DATA FOR PROCESSING below:

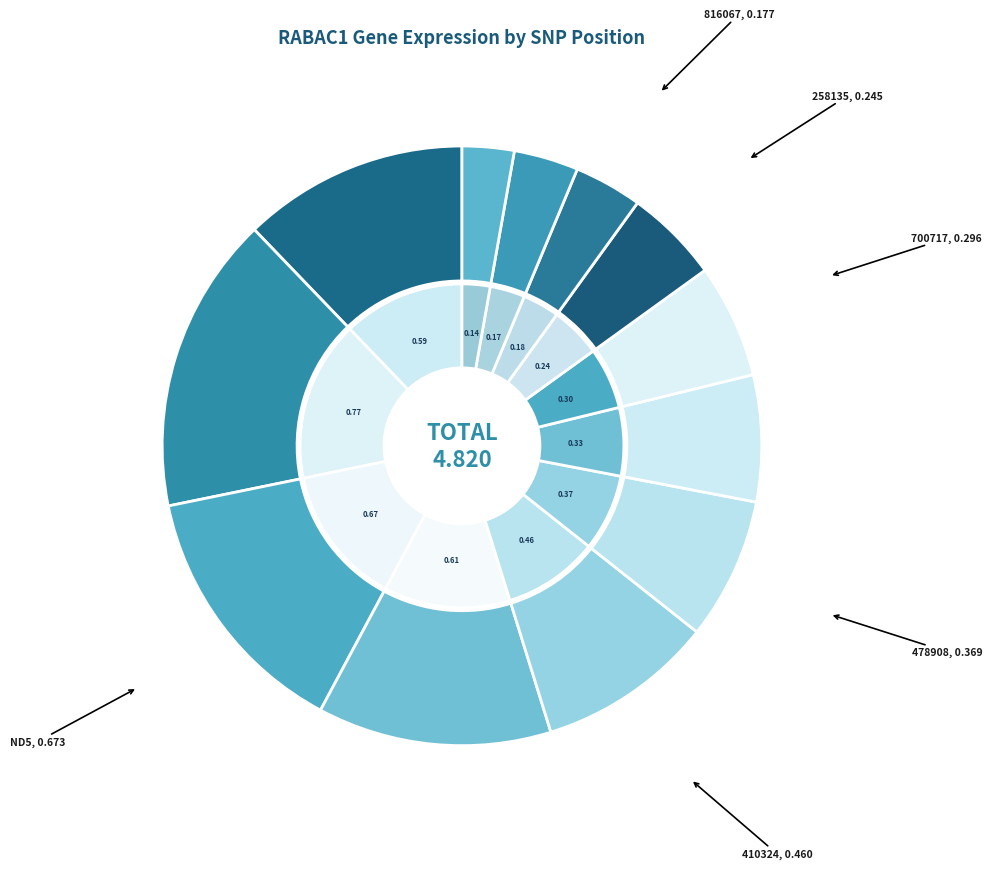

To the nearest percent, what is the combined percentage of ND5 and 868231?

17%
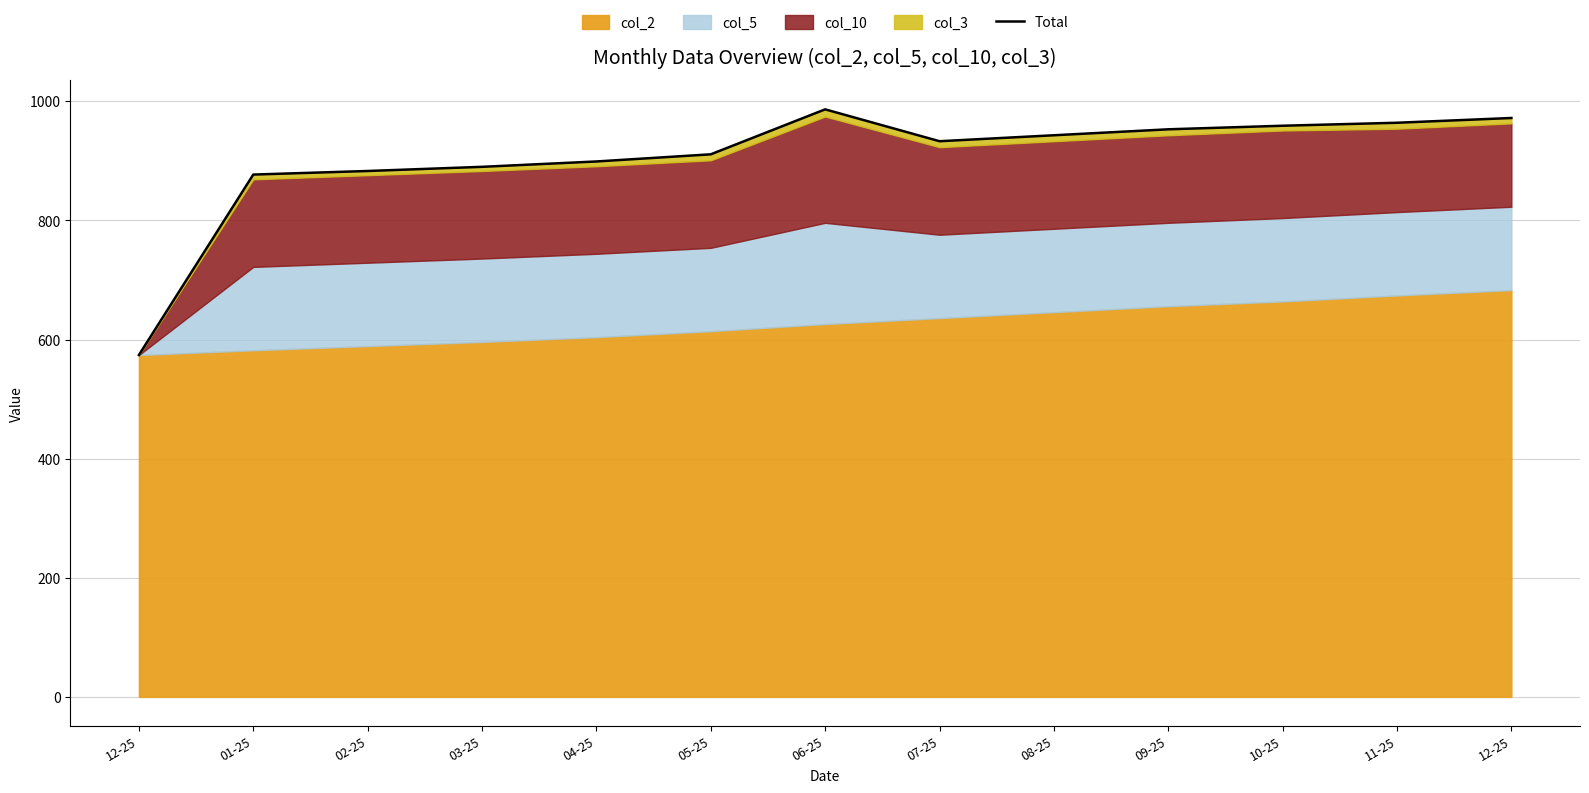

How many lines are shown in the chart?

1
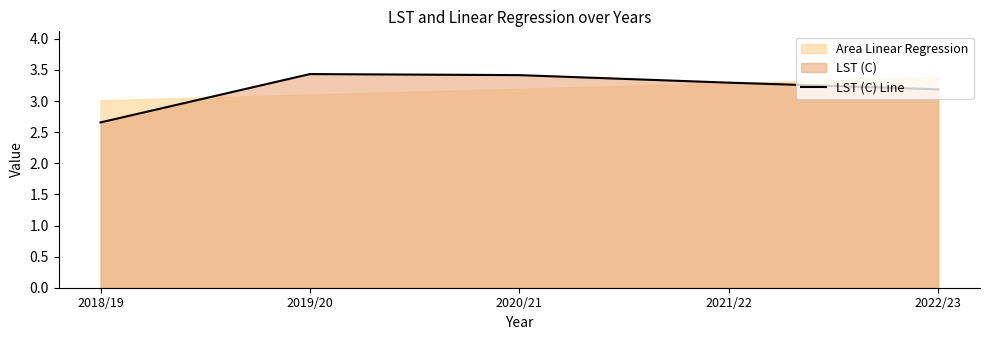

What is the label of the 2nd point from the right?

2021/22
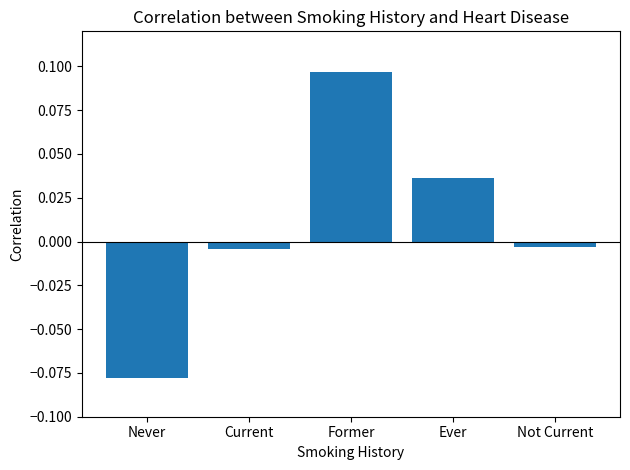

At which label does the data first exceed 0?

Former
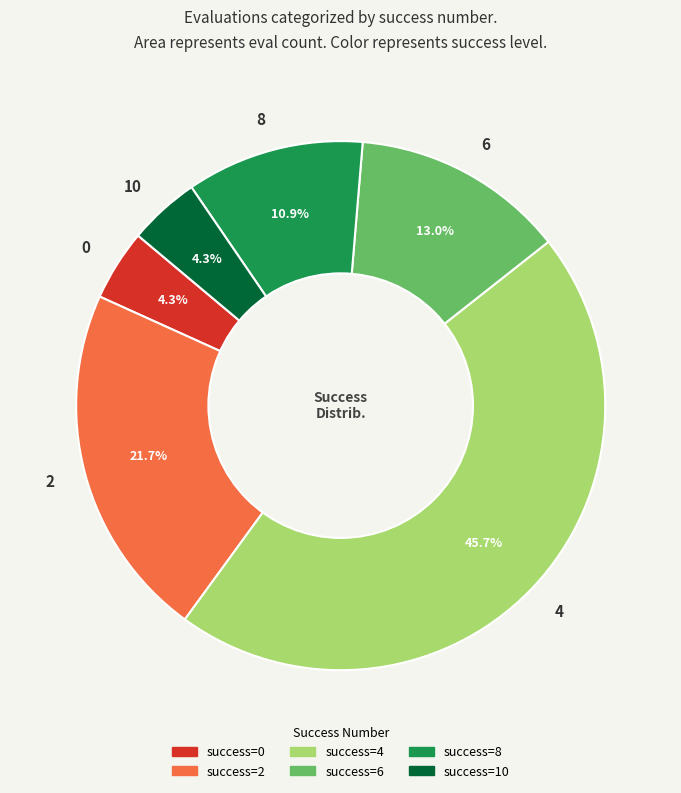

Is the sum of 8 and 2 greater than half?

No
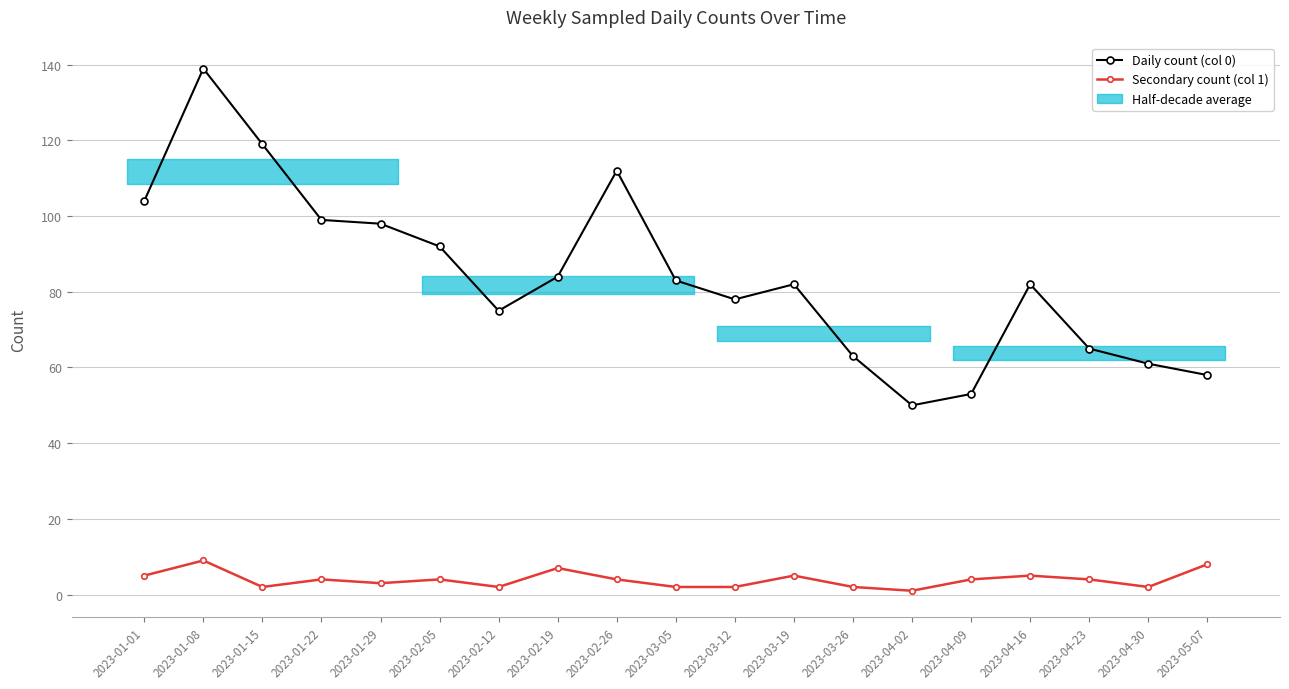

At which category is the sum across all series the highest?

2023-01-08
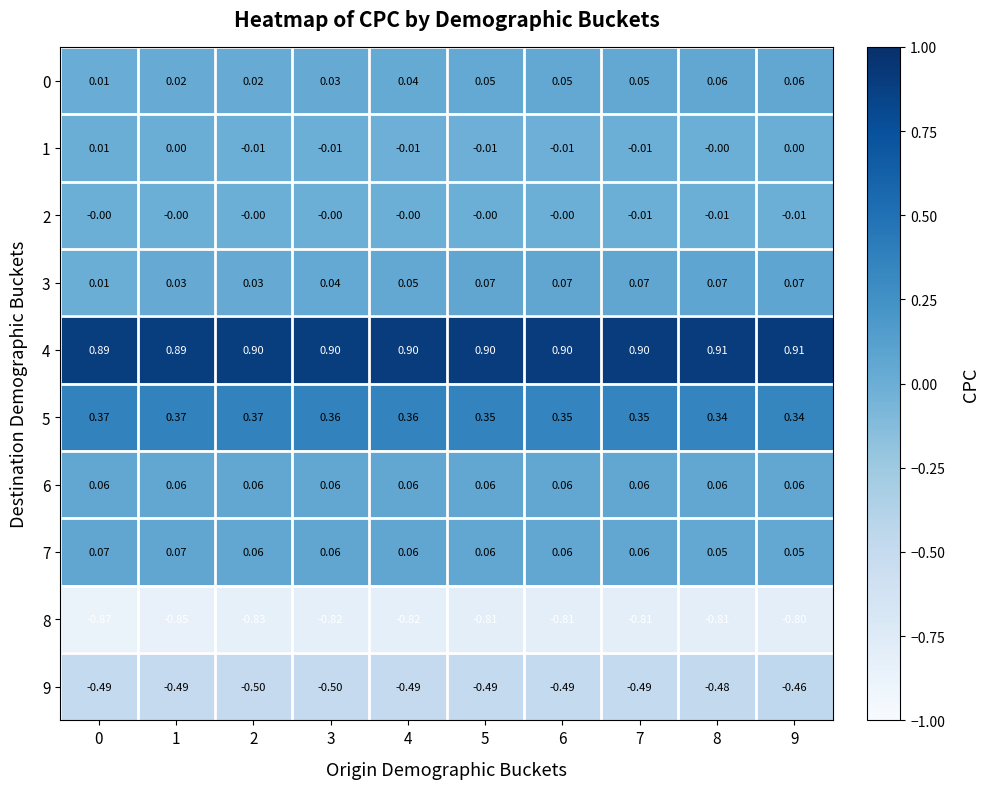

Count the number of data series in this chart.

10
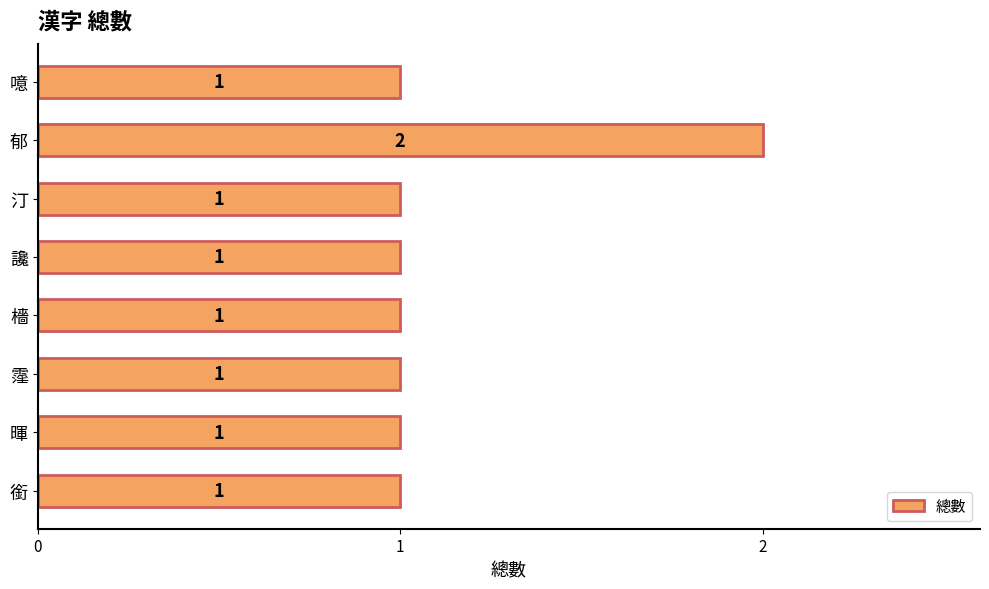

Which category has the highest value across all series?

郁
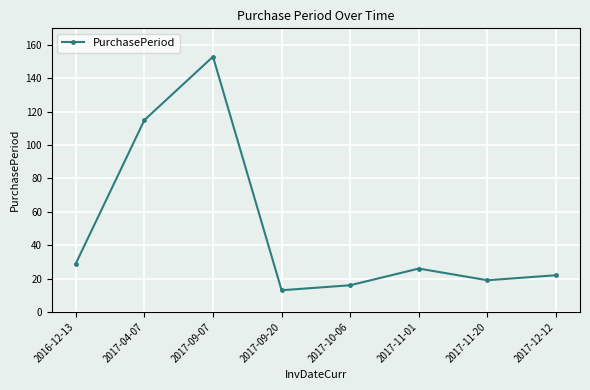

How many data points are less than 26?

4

End of DATA FOR PROCESSING.

ABOUT THIS EXERCISE: Render every line of the rows above as a JSON list of strings, one string per line, with blank lines dropped. Leave the picture lines out of the list.

SOLUTION TO THIS PROBLEM:
[
  "To the nearest percent, what is the combined percentage of ND5 and 868231?",
  "17%",
  "How many lines are shown in the chart?",
  "1",
  "What is the label of the 2nd point from the right?",
  "2021/22",
  "At which label does the data first exceed 0?",
  "Former",
  "Is the sum of 8 and 2 greater than half?",
  "No",
  "At which category is the sum across all series the highest?",
  "2023-01-08",
  "Count the number of data series in this chart.",
  "10",
  "Which category has the highest value across all series?",
  "郁",
  "How many data points are less than 26?",
  "4"
]